As the day went on I learned that “schedule” was a relative term. Patients appeared on the schedule at random and I was ushered to the next patient by a very anxious office manager. 

  
She would all but rest her chin on my shoulder and watch me work in an effort to speed up my theoretically scheduled 20 minute “appointment”. 

  
It was later that I learned that she was the dentist’s wife. 

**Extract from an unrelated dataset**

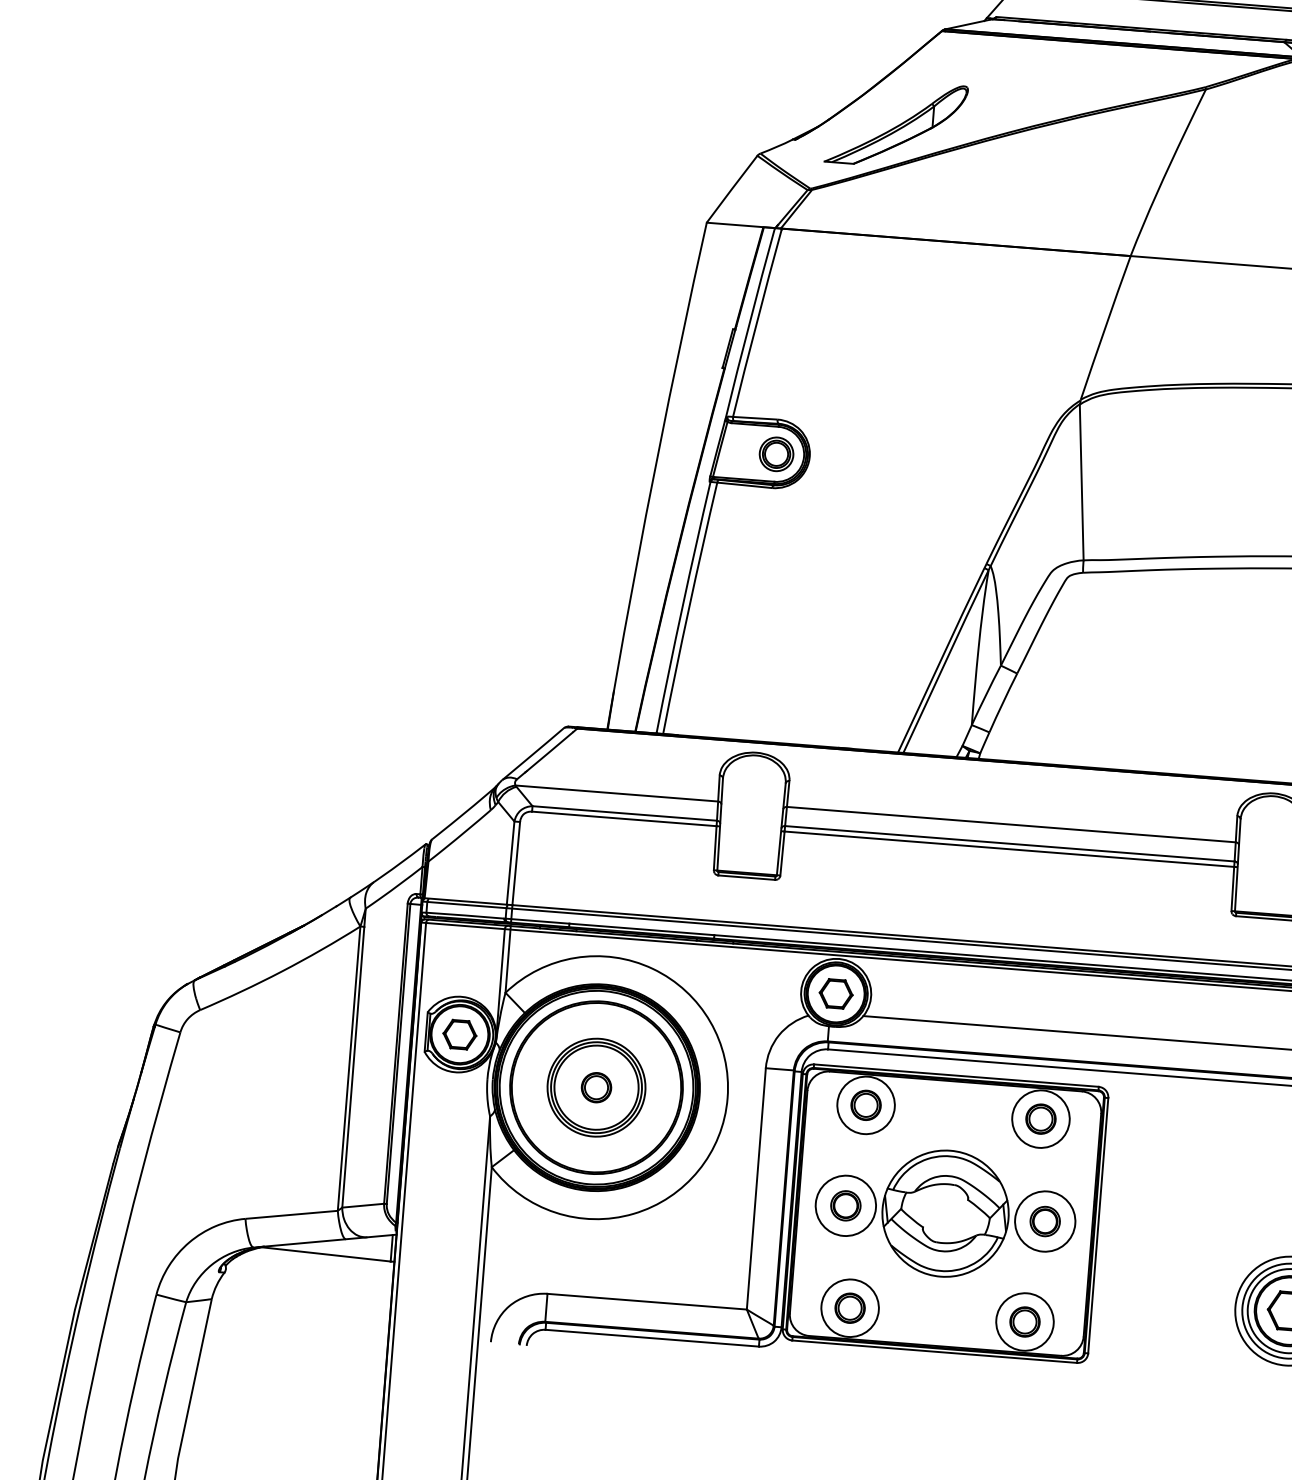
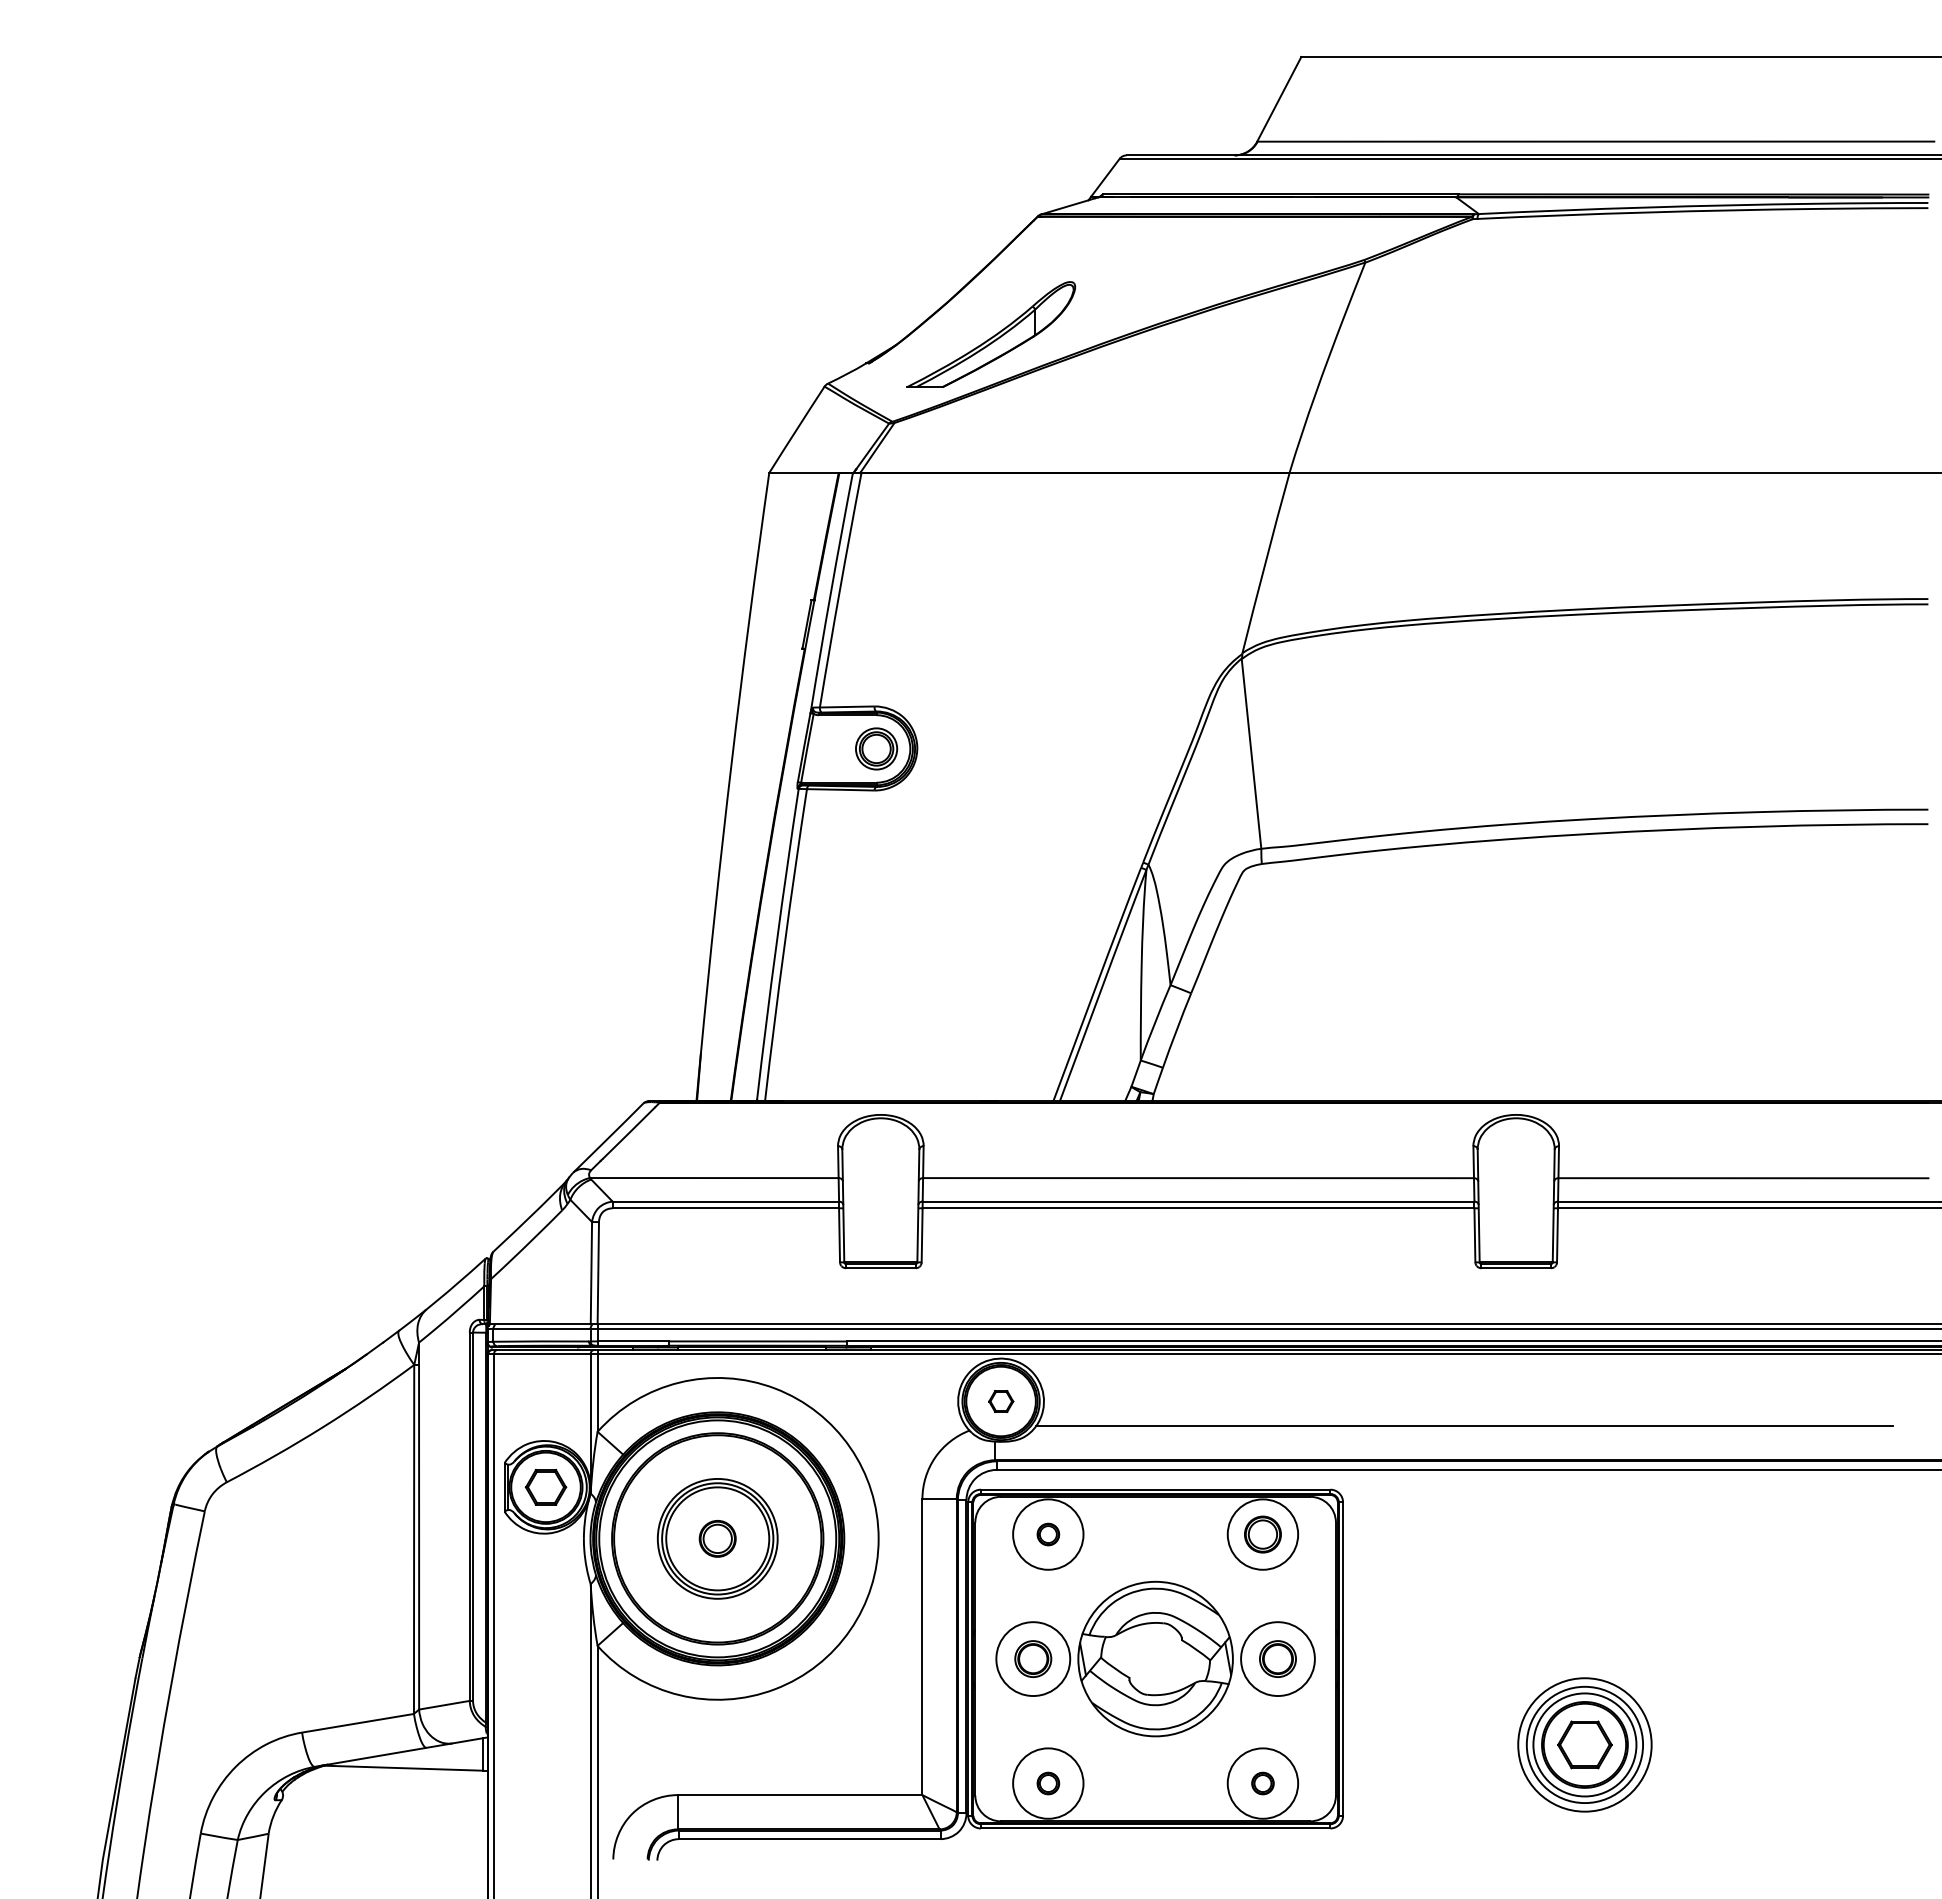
part: (836, 993) -> (1001, 1401), size x0.6
part: (866, 1105) -> (1048, 1534), size x0.6
part: (850, 1308) -> (1048, 1783), size x0.6
part: (1024, 1321) -> (1262, 1783), size x0.6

A wife/office manager and a dentist/husband duo can be a very powerful and dynamic force in dentistry. For hygienists, it is often a clear indicator that you have entered a hygiene horror. I have many colleagues that refuse to continue the application process once they find out the wife runs the practice. And as I was ushered to my 9 month pregnant patient awaiting a debridement, I realized why my colleagues avoid the husband and wife duo. This combination can create a level of intensity within the office that can be unnerving.  

  
A dentist understands to some extent the labor that hygienists do. His wife has no idea but thinks she does because she married a dentist. This combination of passion for production and love for her partner can swirl into a chaotic mess that leaves providers feeling as though they are working to supply her Louis Vuitton bags. I also feel that having another female that is above the clinical level of the wife/office manager can be a little intimidating. 
  
After my moment of clarity, I checked the clock and realized it was 11:00am. I had just a few more theoretical barnacles to clean off the boat and I would be done and have an entire hour to recover.

   

After finishing the full mouth debridement my patient was very appreciative and thanked me profusely. In that one day my pregnant patient had a root canal, surgical extraction of #17, three large restorations and the debridement. I know all things can be done through Christ but I feared that the dental police would come and escort us all to a paddy wagon. 
This office was what I call a mill.

  
 A dental mill sees every patient they can and they do as many procedures as they can while river dancing on things once held dear such as ethics and morale. I prepared to head out for lunch only to be told that I had another patient and I would be paid for half of my lunch break. When I finally got to my car I contemplated not coming back. 

  
I really like my staffing company and would not want to do anything to slander their name but this place was absolutely crazy. 
I called my agency and they profusely apologized and encouraged me to talk to the dentist or his wife about the scheduling. I went back in the museum with a game plan. 

  
I told them firmly that I would leave not one second after 4:00pm and I need my check before 4:00pm to avoid a delay. They obliged and I grabbed my shovel and got to work. I saw about 5 more patients between 2:00pm and 4:00pm and decided to write a blog about dental hygiene. 

  
Someone has to talk about the experiences that we embark on. The secret profession of highly educated and highly misunderstood men and women need some type of dialogue to educate others. My ultimate goal is to go into offices that are hygiene horrors or simply not producing what they would like to financially and offer consultations. I would love to sit down with a new dentist and explain how to make hygiene a profitable department, which instruments will help his or her hygienist work more efficiently and how the hygienist can avoid work related trauma. So from my horror came a great dream.